Instructions to follow
Print the data below verbatim, minus images.

Dataset content

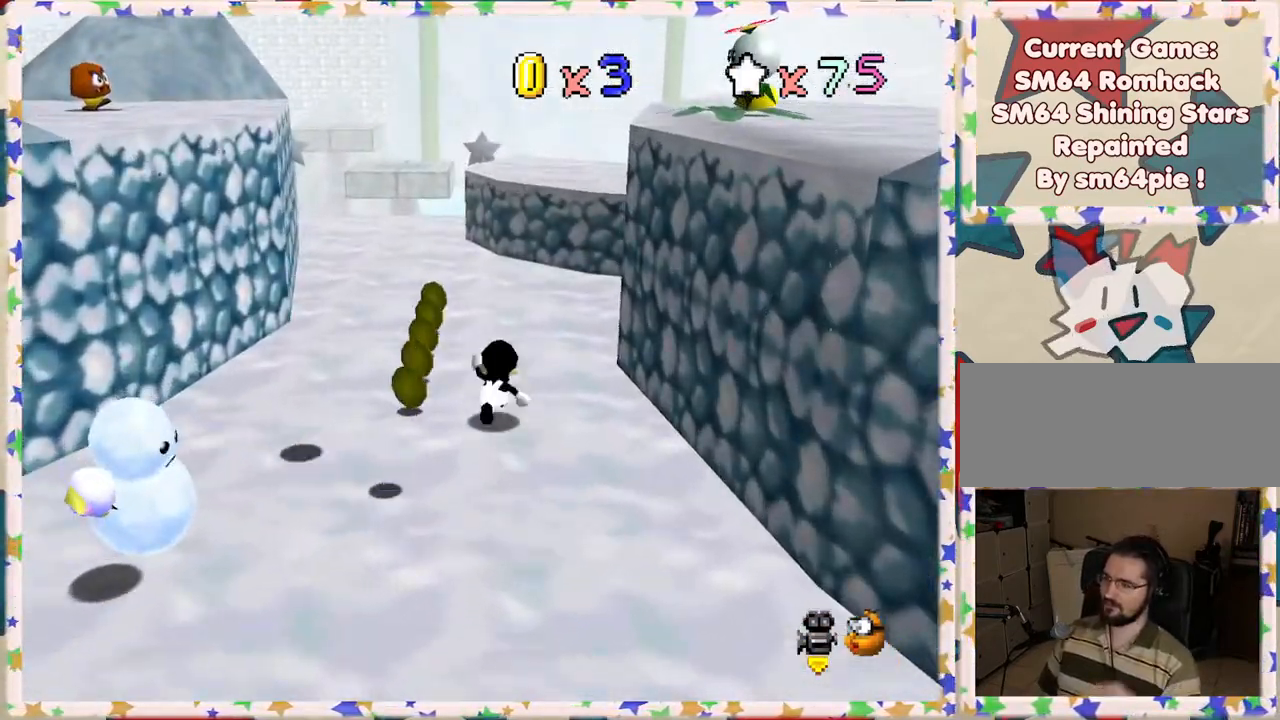
Gameplay with a controller (Nintendo layout); each line is a JSON object with the inputs held at the frame after it. "events" lists button and stick changes between this image and that frame as [ms after this image, input, new state], when the widget could be followed in between. Not read: L3 R3.
{"buttons": [], "left_stick": "up", "events": []}
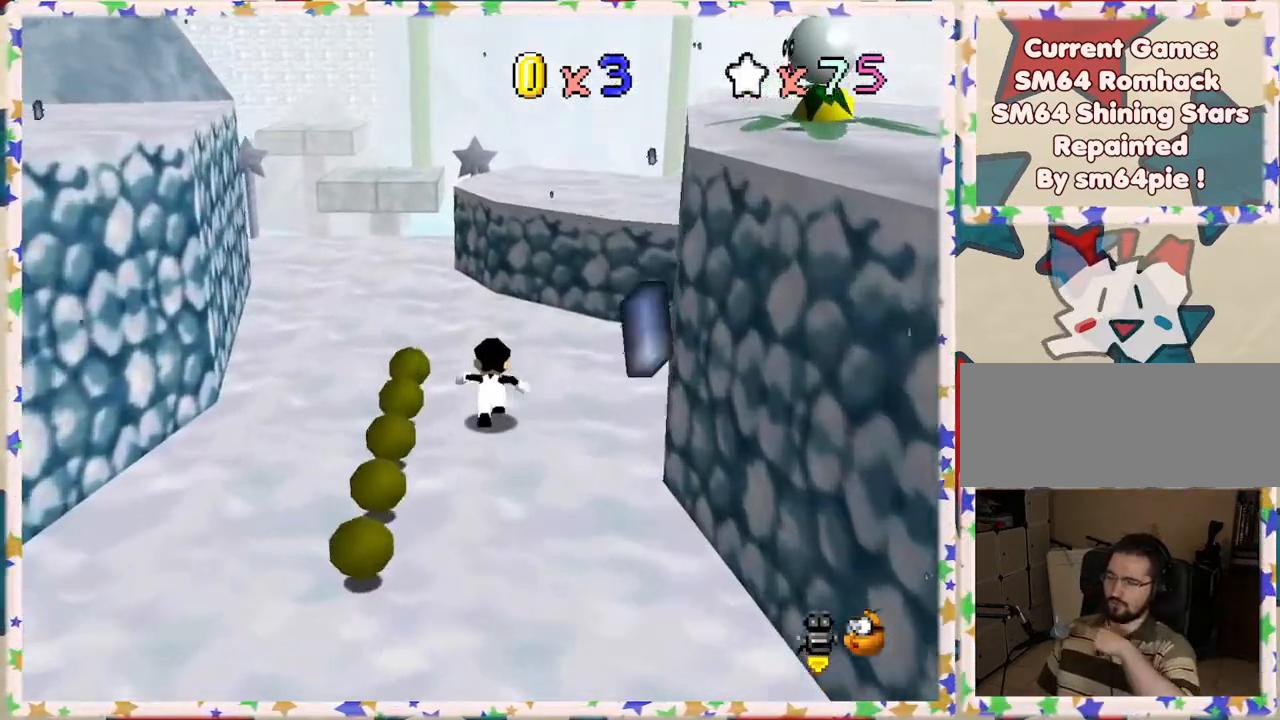
{"buttons": [], "left_stick": "up-left", "events": [[450, "left_stick", "up-left"]]}
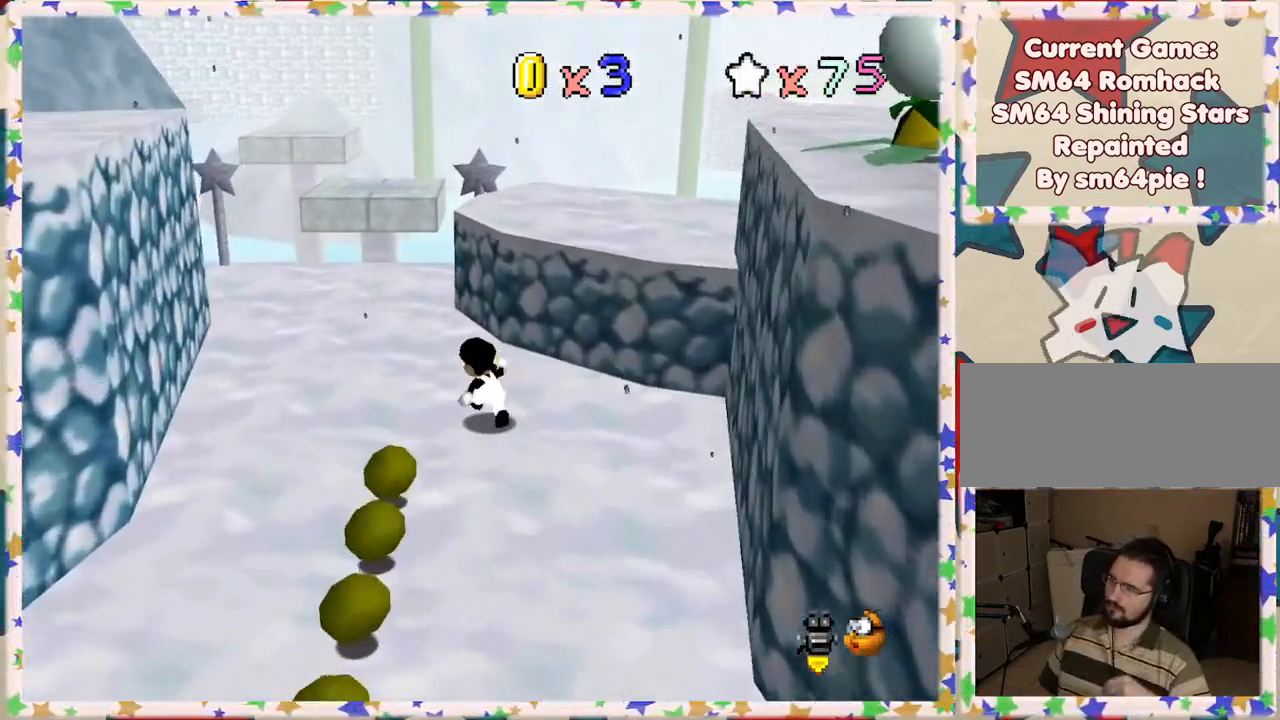
{"buttons": [], "left_stick": "up", "events": [[367, "left_stick", "up"]]}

Answer to the exercise
Gameplay with a controller (Nintendo layout); each line is a JSON object with the inputs held at the frame after it. "events" lists button and stick changes between this image and that frame as [ms after this image, input, new state], when the widget could be followed in between. Not read: L3 R3.
{"buttons": [], "left_stick": "up", "events": []}
{"buttons": [], "left_stick": "up-left", "events": [[450, "left_stick", "up-left"]]}
{"buttons": [], "left_stick": "up", "events": [[367, "left_stick", "up"]]}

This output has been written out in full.